Extracted page text data
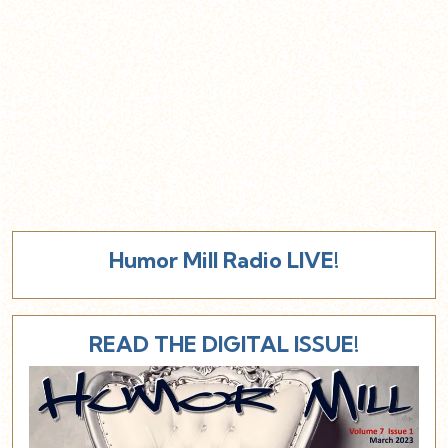
Humor Mill Radio LIVE!
READ THE DIGITAL ISSUE!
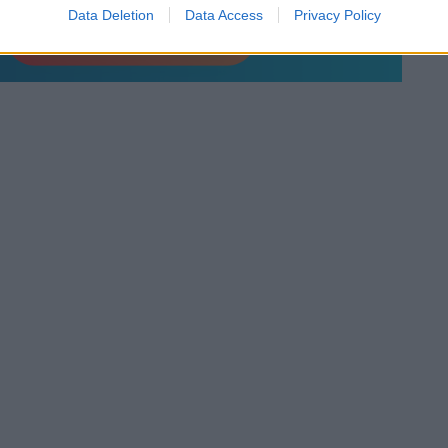
Data Deletion
Data Access
Privacy Policy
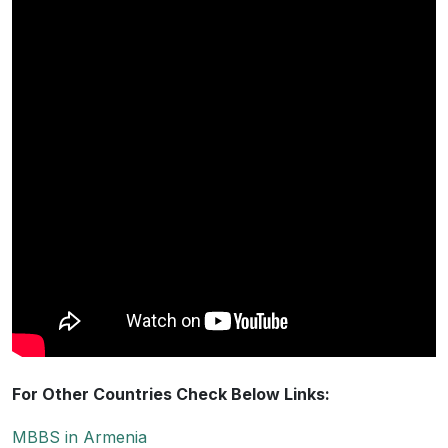
For Other Countries Check Below Links:
MBBS in Armenia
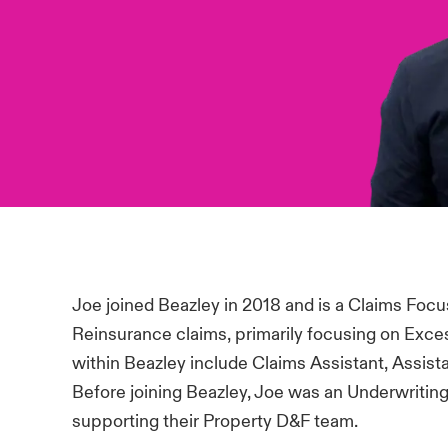
Joe joined Beazley in 2018 and is a Claims Focu
Reinsurance claims, primarily focusing on Exces
within Beazley include Claims Assistant, Assi
Before joining Beazley, Joe was an Underwriting 
supporting their Property D&F team.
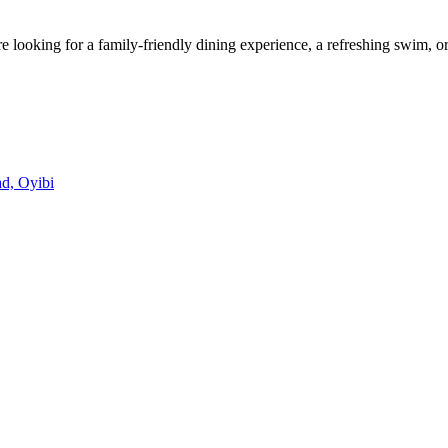
looking for a family-friendly dining experience, a refreshing swim, or
d, Oyibi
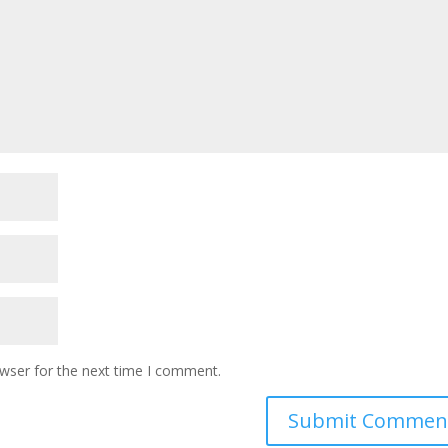
owser for the next time I comment.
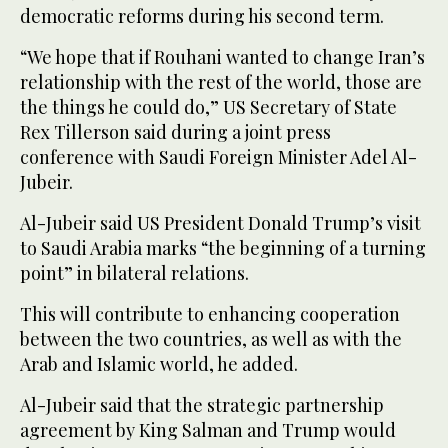
democratic reforms during his second term.
“We hope that if Rouhani wanted to change Iran’s
relationship with the rest of the world, those are
the things he could do,” US Secretary of State
Rex Tillerson said during a joint press
conference with Saudi Foreign Minister Adel Al-
Jubeir.
Al-Jubeir said US President Donald Trump’s visit
to Saudi Arabia marks “the beginning of a turning
point” in bilateral relations.
This will contribute to enhancing cooperation
between the two countries, as well as with the
Arab and Islamic world, he added.
Al-Jubeir said that the strategic partnership
agreement by King Salman and Trump would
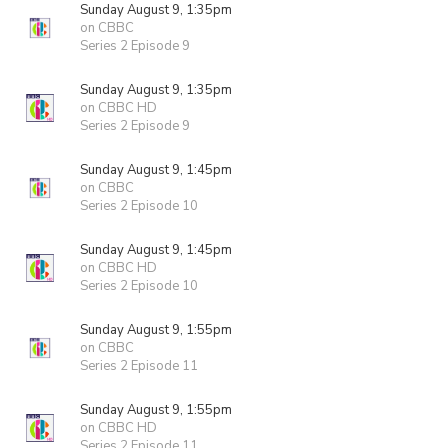
Sunday August 9, 1:35pm
on CBBC
Series 2 Episode 9
Sunday August 9, 1:35pm
on CBBC HD
Series 2 Episode 9
Sunday August 9, 1:45pm
on CBBC
Series 2 Episode 10
Sunday August 9, 1:45pm
on CBBC HD
Series 2 Episode 10
Sunday August 9, 1:55pm
on CBBC
Series 2 Episode 11
Sunday August 9, 1:55pm
on CBBC HD
Series 2 Episode 11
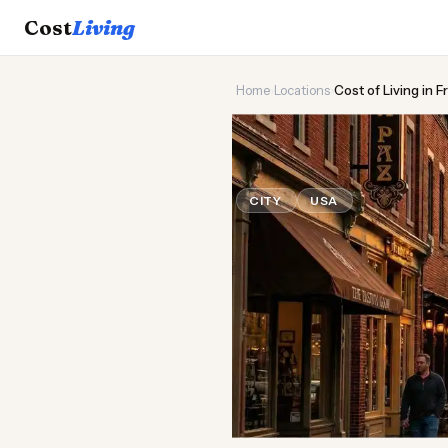
Cost
Living
Home
›
Locations
›
Cost of Living in 
🏛️
Cost of
Liv
CITY
USA
Updated August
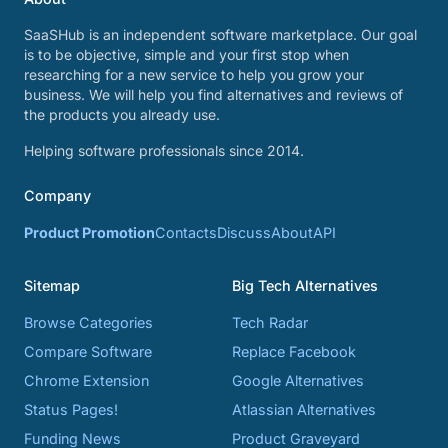
SaaSHub is an independent software marketplace. Our goal
is to be objective, simple and your first stop when
researching for a new service to help you grow your
business. We will help you find alternatives and reviews of
the products you already use.
Helping software professionals since 2014.
Company
Product Promotion
Contacts
Discuss
About
API
Sitemap
Big Tech Alternatives
Browse Categories
Tech Radar
Compare Software
Replace Facebook
Chrome Extension
Google Alternatives
Status Pages!
Atlassian Alternatives
Funding News
Product Graveyard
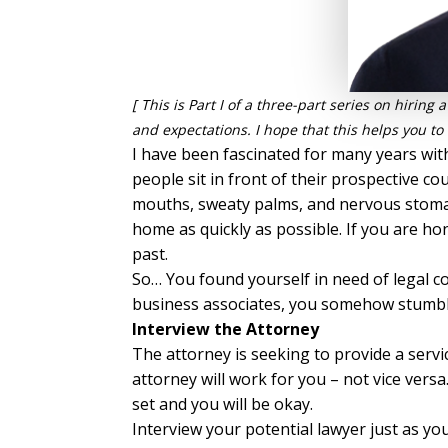
[ This is Part I of a three-part series on hirin
and expectations. I hope that this helps you to f
I have been fascinated for many years with
people sit in front of their prospective 
mouths, sweaty palms, and nervous stomach
home as quickly as possible. If you are hon
past.
So… You found yourself in need of legal c
business associates, you somehow stumbled
Interview the Attorney
The attorney is seeking to provide a serv
attorney will work for you – not vice vers
set and you will be okay.
Interview your potential lawyer just as y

▶ YOUR OBJECTIVE
Show every line from the entries that includes the word "during".

▶ THE ANSWER
democratic reforms during his second term.
Rex Tillerson said during a joint press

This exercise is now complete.